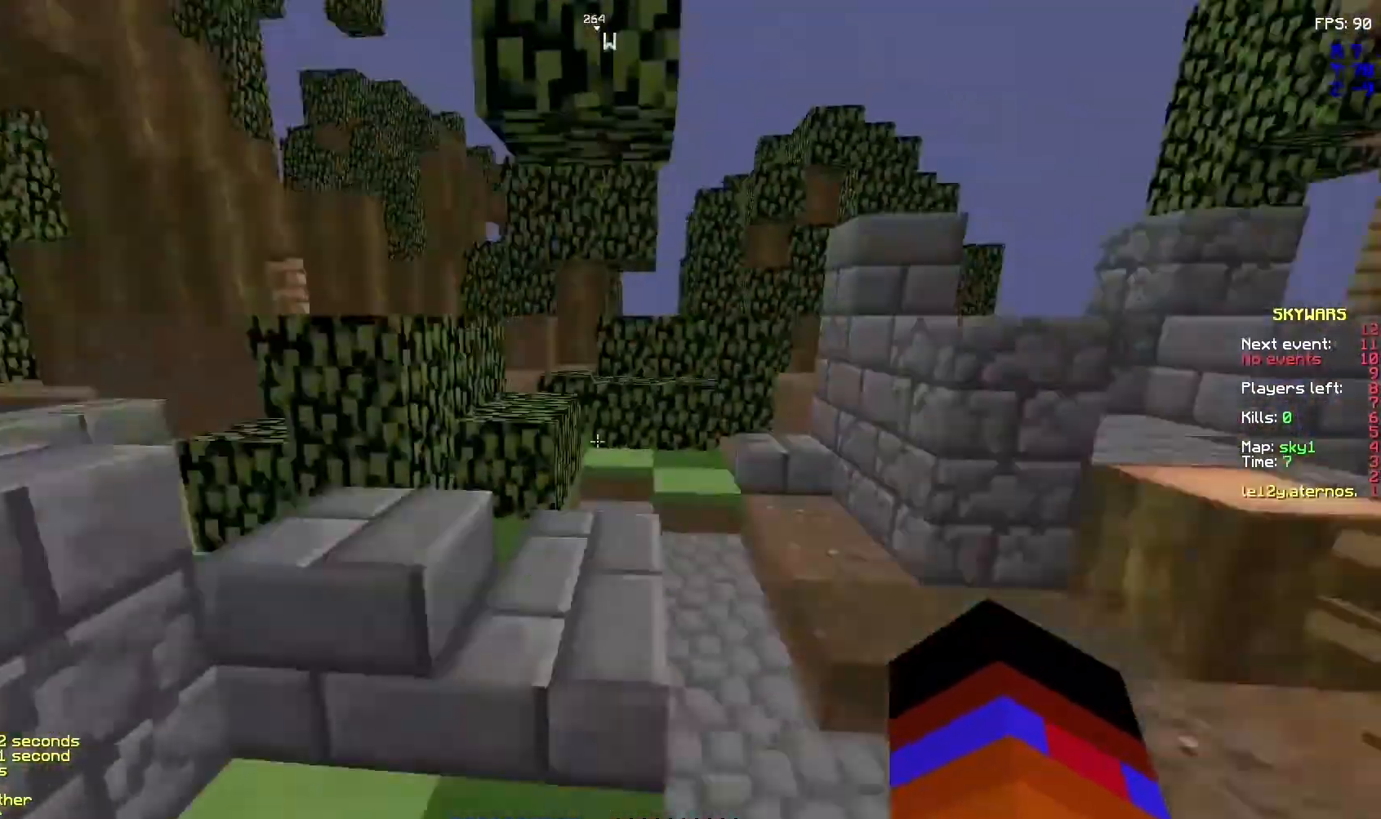
{"keys": ["z"], "mouse": []}
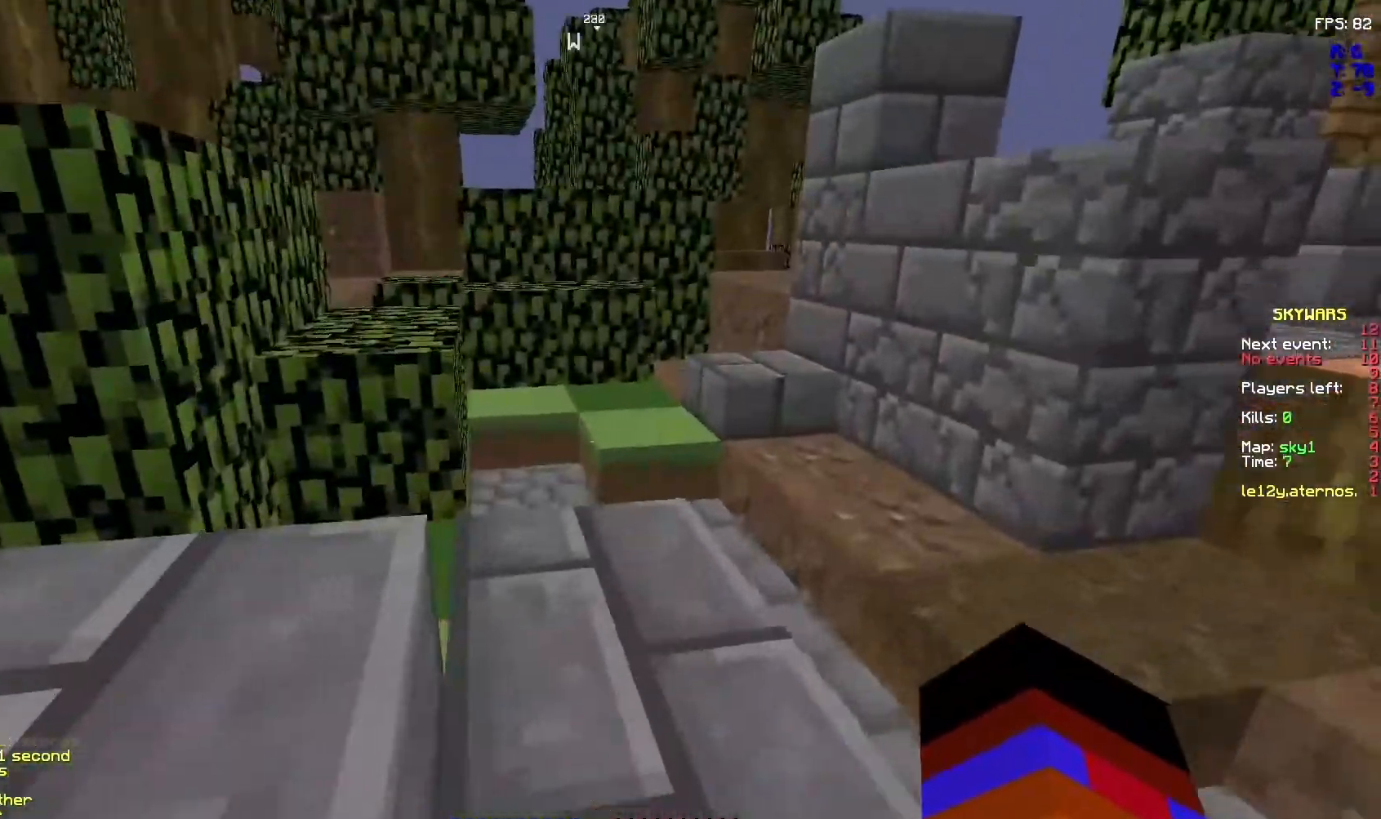
{"keys": ["z"], "mouse": [], "events": [[167, "space", "down"], [433, "space", "up"]]}
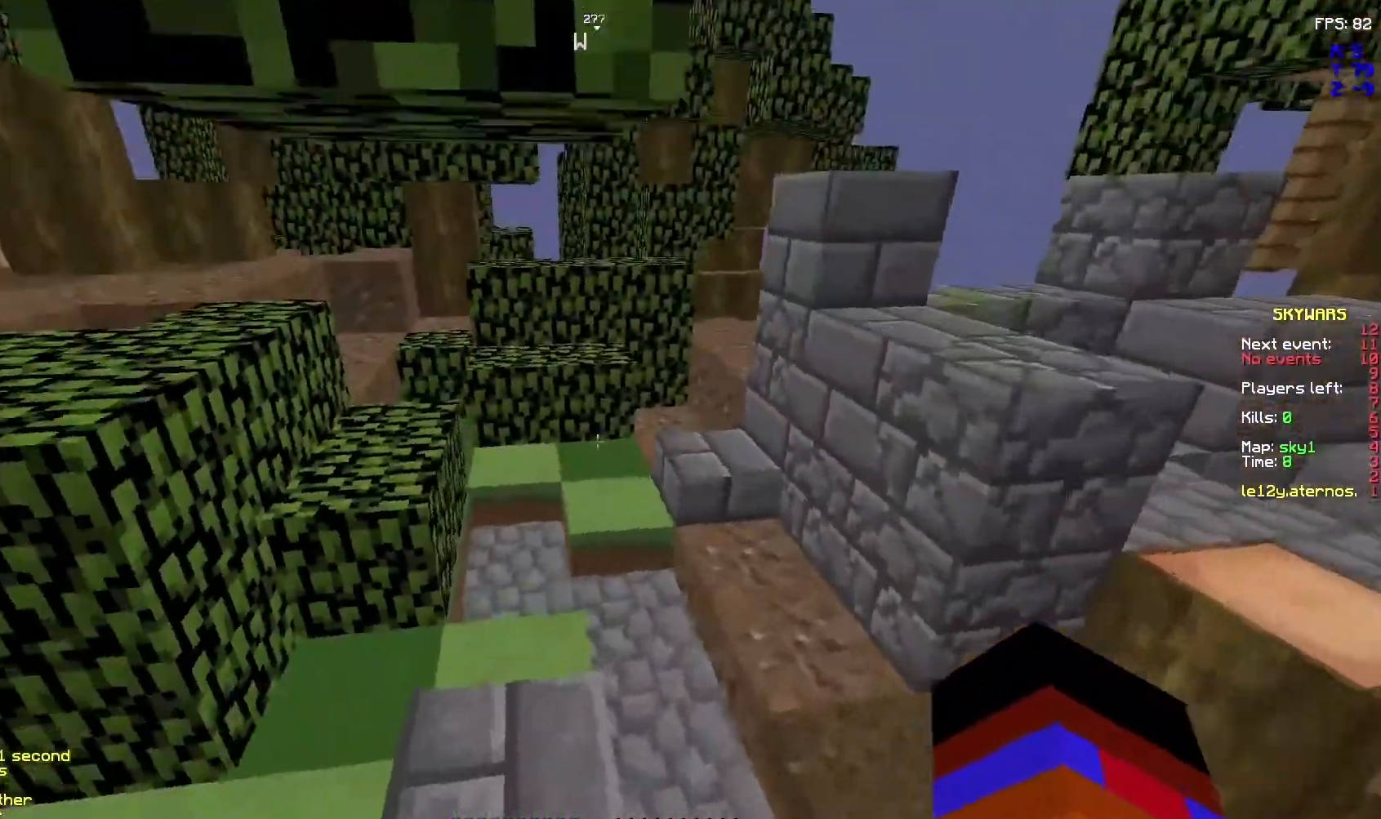
{"keys": ["space", "z"], "mouse": [], "events": [[400, "space", "down"]]}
-*-*-
* [WHAT THE TASK REQUIRES] Only the pictures are to be dropped; the rest of the material above must be duplicated exactly.

* [EXERCISE RESPONSE]
{"keys": ["z"], "mouse": []}
{"keys": ["z"], "mouse": [], "events": [[167, "space", "down"], [433, "space", "up"]]}
{"keys": ["space", "z"], "mouse": [], "events": [[400, "space", "down"]]}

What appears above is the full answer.